In the studio at Alberts, March 1976, during the recording of Dirty Deeds Done Dirt Cheap. (Philip Morris)
10. SYDNEY
“The Lifesaver was an ungilded palace of rock’n’rolling, easy-going degeneracy,” Anthony O’Grady wrote in RAM of the venue which in the second half of the seventies was “the most prestigious place in Sydney for top and soon-to-be top Australian bands.”
“And if no one could exactly remember the details the next day—like exactly how or why they ended up in bed with Mandrax Margaret, Amphetamine Annie or Tom, Dick or Harry from the band, well, no blame on either side for the oblivion of the night before. In fact, the bed-hop after the bop caused the place to be nicknamed the Wifeswapper.”
Sydney’s scene at the time was very different to Melbourne’s.

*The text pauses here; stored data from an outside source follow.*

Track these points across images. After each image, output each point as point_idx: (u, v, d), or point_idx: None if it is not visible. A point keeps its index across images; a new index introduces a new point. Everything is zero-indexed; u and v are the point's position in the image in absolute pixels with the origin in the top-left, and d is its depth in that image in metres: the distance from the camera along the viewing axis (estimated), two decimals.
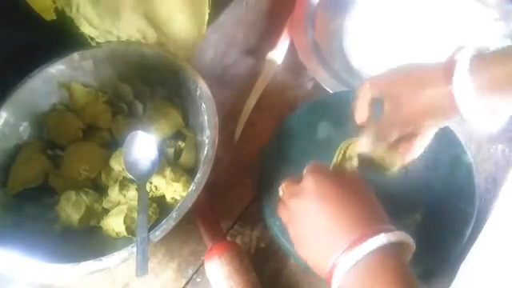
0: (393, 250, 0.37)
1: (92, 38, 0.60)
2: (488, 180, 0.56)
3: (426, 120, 0.46)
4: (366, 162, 0.50)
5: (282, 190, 0.46)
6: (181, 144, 0.58)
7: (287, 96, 0.66)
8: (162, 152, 0.57)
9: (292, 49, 0.69)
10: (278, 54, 0.69)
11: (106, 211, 0.55)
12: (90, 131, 0.60)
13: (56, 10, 0.57)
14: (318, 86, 0.64)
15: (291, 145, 0.58)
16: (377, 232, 0.37)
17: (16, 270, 0.46)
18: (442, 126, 0.48)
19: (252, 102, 0.65)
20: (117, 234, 0.53)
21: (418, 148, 0.49)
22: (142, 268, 0.44)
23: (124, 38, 0.62)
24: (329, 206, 0.40)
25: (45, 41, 0.58)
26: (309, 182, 0.43)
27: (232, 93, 0.67)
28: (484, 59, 0.40)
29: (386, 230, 0.37)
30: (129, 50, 0.60)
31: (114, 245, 0.52)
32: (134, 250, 0.45)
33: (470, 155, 0.55)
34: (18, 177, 0.55)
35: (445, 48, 0.64)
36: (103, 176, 0.57)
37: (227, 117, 0.59)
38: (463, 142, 0.55)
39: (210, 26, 0.69)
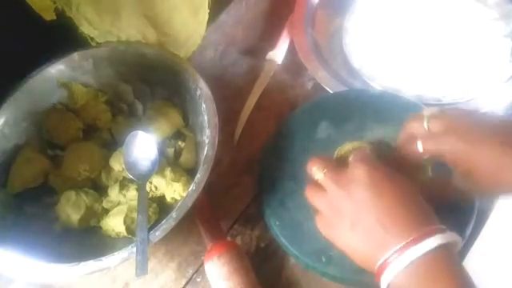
0: (446, 250, 0.37)
1: (92, 38, 0.60)
2: None
3: (496, 192, 0.43)
4: None
5: (321, 171, 0.43)
6: (181, 144, 0.58)
7: (287, 96, 0.66)
8: (161, 152, 0.57)
9: (292, 49, 0.69)
10: (278, 53, 0.69)
11: (106, 211, 0.55)
12: (89, 131, 0.61)
13: (56, 10, 0.57)
14: (317, 86, 0.64)
15: (291, 144, 0.58)
16: (432, 233, 0.36)
17: (16, 270, 0.46)
18: None
19: (252, 101, 0.65)
20: (117, 234, 0.53)
21: None
22: (141, 268, 0.44)
23: (124, 38, 0.62)
24: (383, 201, 0.39)
25: (45, 41, 0.58)
26: (359, 172, 0.40)
27: (232, 93, 0.67)
28: None
29: (440, 231, 0.37)
30: (129, 49, 0.60)
31: (114, 245, 0.52)
32: (134, 250, 0.45)
33: None
34: (18, 177, 0.55)
35: (445, 47, 0.64)
36: (103, 176, 0.57)
37: (227, 117, 0.59)
38: None
39: (209, 26, 0.69)
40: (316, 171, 0.44)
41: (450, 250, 0.37)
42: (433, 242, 0.36)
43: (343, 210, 0.41)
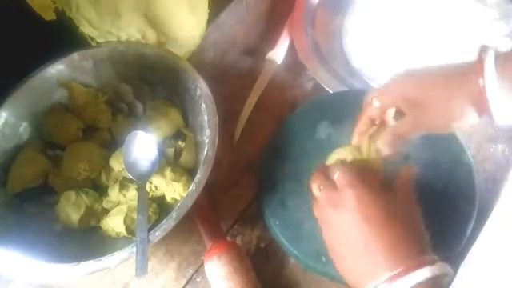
0: (435, 282, 0.36)
1: (92, 38, 0.60)
2: (488, 180, 0.56)
3: (453, 123, 0.43)
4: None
5: (318, 188, 0.44)
6: (181, 144, 0.58)
7: (287, 96, 0.66)
8: (161, 152, 0.57)
9: (292, 49, 0.69)
10: (278, 53, 0.69)
11: (106, 211, 0.55)
12: (89, 131, 0.61)
13: (56, 10, 0.57)
14: (317, 86, 0.64)
15: (291, 144, 0.58)
16: (421, 265, 0.36)
17: (16, 270, 0.46)
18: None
19: (252, 101, 0.65)
20: (117, 234, 0.53)
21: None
22: (141, 268, 0.44)
23: (124, 38, 0.62)
24: (371, 228, 0.38)
25: (45, 41, 0.58)
26: (349, 196, 0.40)
27: (232, 93, 0.67)
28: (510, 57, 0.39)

In the early eighties, as its pub circuit flourished, Sydney superseded Melbourne as the center of rock’n’roll in Australia, but in 1975 rock’n’roll was only just taking root in Sydney.
Initially, while the Youngs went back to Burwood, the rest of the band and crew stayed at the Squire Inn at Bondi Junction. Everyone was happy, not least of all because they were in the studio, recording the new album. Coral Browning was on the case in England. Bon was happy just to be away from Melbourne, free to lick his wounds. Of course, it didn’t help that directly across the road from the Squire Inn stood the Lifesaver (this was before both buildings was demolished to make way for a shopping center and car park).
The Bondi Lifesaver is as much a part of Australian rock lore as the Largs Pier, Sunbury or the TF Much Ballroom. Though it had faded by 1979, in 1975 it was a hotbed, its glory years just beginning.
“It was the sort of place where you’d be there three nights a week, even if there wasn’t always bands on,” said Helen Carter, a longtime regular. “It was a bar-restaurant, with music, which meant that you would get there at six, and didn’t leave until two.”
With his room across the road, Bon made a virtual office out of the Lifesaver, where the band also played on occasion. He was able to enjoy his celebrity, because Sydney was now for AC/DC what it had earlier been for the Valentines—less hysterical, less aggravating than Melbourne. Obv
iously Bon hadn’t learned his lesson about jailbait, though, because he took up with the 16-year-old Helen Carter. But then, the gorgeous young Helen wasn’t a fraction of the trouble Judy King had been.
Helen, who grew up in Bondi, had been going to pubs since she was 13 or 14, and she was a smart kid. She would later form the postpunk agit-rock band Do-Re-Mi, who scored in 1985 with the feminist anthem “Man Overboard.”
HELEN CARTER: “I saw AC/DC at the Lifesaver—I must have seen them a couple of times—and I just decided one night, I wanted to meet Bon, I wanted to talk to him about what was going on. I guess I thought that sex would be part of it, but I can’t say honestly that I didn’t think I wouldn’t like to sleep with him. So I just walked up one night, and it was quite late, I had to go, so he said, Well, I’ll ring you tomorrow. I thought, Sure . . .
“Anyway, he rings up, and I was at work, so he came and visited me where I worked, at a jeans shop, and he took me out for lunch, so you know, he was courteous I suppose. He always had that, a gentlemanly manner.
“He said, Come up to the gig tonight. So I went up and I saw the gig, and I don’t remember exactly what happened, but I know that night we ended up going back to the hotel and I stayed there. And I stayed there quite a lot; and when they went to the Sebel, I stayed there a lot too.
“When they were staying in this Bondi Junction place, they were all in one room. Bon had the double bed because he was the oldest. Everyone else had single beds. But we would sleep together, with everybody else in the room. That kind of irked me a bit, because it was something I felt slightly embarrassed about, but he understood that, and certainly never forced me to do anything I didn’t want to.